Automation, Orchestration & DevOps > Class 13: ADC Performance Monitoring and Autoscaling Lab Source |
Lab 1 - Deploying Sample Application Infrastructure¶
The ADC performance-based scaling, (ADPM) lab utilizes a centralized automation repo consisting of:
- Github Actions, (central repo providing automation)
- Hashicorp Terraform, (Application scaling operations)
- Hashicorp Consul Server, (scaling params, student Terraform remote state hosting, logging)
- Alert Forwarding service, (Nodejs proxy providing webhook normalization and security)
As a student you will perform the initial application deployment from your lab jump box utilizing Terraform. The student terrafrom project utilizes a remote state file hosted on the central Consul server. The central ADPM system uses Terraform and the student's remote state file to perform scaling operations.
Exercise 1 - Deploy Application Infrastructure¶
From the UDF deployment, select the 'Components' tab and navigate to the client component and expand the 'Access' drop-down menu. Select 'VS Code' to open the VS Code browser interface, (see below).
The client jump box has been preconfigured to interact with both the cloud environment, (Azure) and the ADPM central repo. You will use VS Code to clone and deploy your application environment. From VS Code, select the 'Terminal' tab, navigate to the home directory and clone the repo using the below commands.
cd $home && git clone https://github.com/f5businessdevelopment/adpm-agility.git
Navigate to the scripts directory and execute the application deployment script.
cd adpm-agility/scripts && sh ./deploy.sh
The script, (deploy.sh) triggers a series of terraform projects that deploys a fully functioning sample application and associated infrastructure into the Azure public cloud. Once the deployment has completed, (10-15 minutes) you will be presented with a listing of outputs, (see below). IMPORTANT: Leave the VS Code terminal window open. You will use these outputs to complete the remainder of the lab.
Exercise 2 - View Infrastructure Components¶
As previously mentioned, the Terraform outputs provide the endpoints that you will use to interact with and complete the lab. Before continuing on to the next steps, (configuring alerts) take a few minutes to familiarize yourself with your student environment.

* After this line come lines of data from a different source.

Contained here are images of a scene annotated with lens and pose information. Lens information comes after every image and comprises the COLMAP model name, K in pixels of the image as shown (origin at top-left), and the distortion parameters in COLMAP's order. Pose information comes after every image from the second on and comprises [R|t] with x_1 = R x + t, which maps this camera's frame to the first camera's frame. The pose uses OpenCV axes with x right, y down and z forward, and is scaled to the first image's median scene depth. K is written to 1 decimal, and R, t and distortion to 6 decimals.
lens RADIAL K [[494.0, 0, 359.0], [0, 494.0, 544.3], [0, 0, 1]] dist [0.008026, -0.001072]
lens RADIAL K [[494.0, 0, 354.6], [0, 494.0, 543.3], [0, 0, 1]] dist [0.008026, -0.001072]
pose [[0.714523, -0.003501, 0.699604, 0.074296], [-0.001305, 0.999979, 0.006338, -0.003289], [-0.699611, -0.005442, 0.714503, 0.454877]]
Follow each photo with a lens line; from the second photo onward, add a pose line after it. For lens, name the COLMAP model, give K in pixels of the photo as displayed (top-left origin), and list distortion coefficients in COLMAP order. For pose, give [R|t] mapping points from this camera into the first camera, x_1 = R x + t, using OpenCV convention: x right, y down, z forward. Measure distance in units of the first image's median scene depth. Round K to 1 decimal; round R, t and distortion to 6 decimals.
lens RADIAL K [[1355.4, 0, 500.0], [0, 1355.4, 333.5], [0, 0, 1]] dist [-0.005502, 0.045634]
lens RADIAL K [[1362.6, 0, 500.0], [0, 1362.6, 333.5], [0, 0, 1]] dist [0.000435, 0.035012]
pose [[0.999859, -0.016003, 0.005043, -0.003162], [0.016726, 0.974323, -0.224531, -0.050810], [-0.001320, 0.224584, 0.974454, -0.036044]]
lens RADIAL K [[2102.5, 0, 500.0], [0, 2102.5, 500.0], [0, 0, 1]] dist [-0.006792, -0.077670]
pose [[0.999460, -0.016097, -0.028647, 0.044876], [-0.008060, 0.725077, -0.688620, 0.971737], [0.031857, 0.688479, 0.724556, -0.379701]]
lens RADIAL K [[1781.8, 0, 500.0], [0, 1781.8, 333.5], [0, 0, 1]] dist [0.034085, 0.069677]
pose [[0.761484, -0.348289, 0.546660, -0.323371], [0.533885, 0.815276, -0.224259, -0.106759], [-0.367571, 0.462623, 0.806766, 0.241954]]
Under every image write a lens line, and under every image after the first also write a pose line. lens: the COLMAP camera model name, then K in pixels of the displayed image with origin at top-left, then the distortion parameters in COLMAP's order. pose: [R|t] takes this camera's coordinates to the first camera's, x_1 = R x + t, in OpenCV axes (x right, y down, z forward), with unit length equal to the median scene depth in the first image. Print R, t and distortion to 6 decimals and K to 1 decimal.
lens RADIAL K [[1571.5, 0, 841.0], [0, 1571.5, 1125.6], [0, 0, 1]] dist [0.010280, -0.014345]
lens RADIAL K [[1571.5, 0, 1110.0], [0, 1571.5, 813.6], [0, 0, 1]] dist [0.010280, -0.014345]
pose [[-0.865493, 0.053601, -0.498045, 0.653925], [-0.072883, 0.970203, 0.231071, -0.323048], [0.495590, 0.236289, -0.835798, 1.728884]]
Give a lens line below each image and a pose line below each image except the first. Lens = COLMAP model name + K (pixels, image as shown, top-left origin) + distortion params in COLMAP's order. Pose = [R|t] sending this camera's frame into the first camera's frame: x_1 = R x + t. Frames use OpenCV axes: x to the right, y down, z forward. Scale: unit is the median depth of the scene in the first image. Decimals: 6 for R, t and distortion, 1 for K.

Either copy or double-click on the link entitled d_application_address. This points to the Azure load balancer frontend address, (VIP). As BIG-IP instances are deployed they are added to the Azure load balancer's backend pool. The BIG-IP(s) in turn sit in front of the application pool, (NGINX webserver pool) providing load balancing and advanced traffic services. In later exercises, you will be setting up alerts and scaling both the BIG-IP ADC cluster and the backend application pool. This solution does not make use of native cloud scaling mechanisms. Rather, scaling decisions and actions are performed by the analytics provider, (Elastic "ELK" stack) and the ADPM system, (GitHub Actions) respectively. Using your browser, navigate to application's frontpage; you will need to accept the certificate errors to continue. Your front page will be similar to the example below.
Note: If you are using the Chrome browser, you may need to enter
thisisunsafewhile on the page to bypass warnings.
Either copy of double-click on the link entitled e_consul_public_address to navigate to your consul server. In addition to the central ADPM consul server, each student environment includes a consul server instance. The consul server provides application service discovery as well as hosting scaling event telemetry data.
As backend application, (NGINX) is scaled up/down, (initially deployed with 2 instances) the individual workloads are registered with consul service discovery. The associated BIG-IP(s) periodically poll the consul server and add/remove pool members accordingly. Refer to the above link for specific guidance and information related to F5 Service Discovery with Consul.
In addition to the above services, the Terraform deployment output includes the management address for the single BIG-IP initially deployed. While not necessary for this particular lab, you may use the supplied credentials and address to connect to BIG-IP's management interface. Note: The BIG-IP management interface is available via port 8443.
- By successfully completing the previous exercises you will have:
- Accessed and deployed a new student UDF lab blueprint
- Cloned the lab GitHub repository to the UDF jump box using VS Code
- Deployed a fully functioning infrastructure and application stack
- Verified application connectivity
In the next lab, (Lab #2) you will configure your Elastic "ELK" stack for telemetry data ingestion and setup alerts, (via Watcher).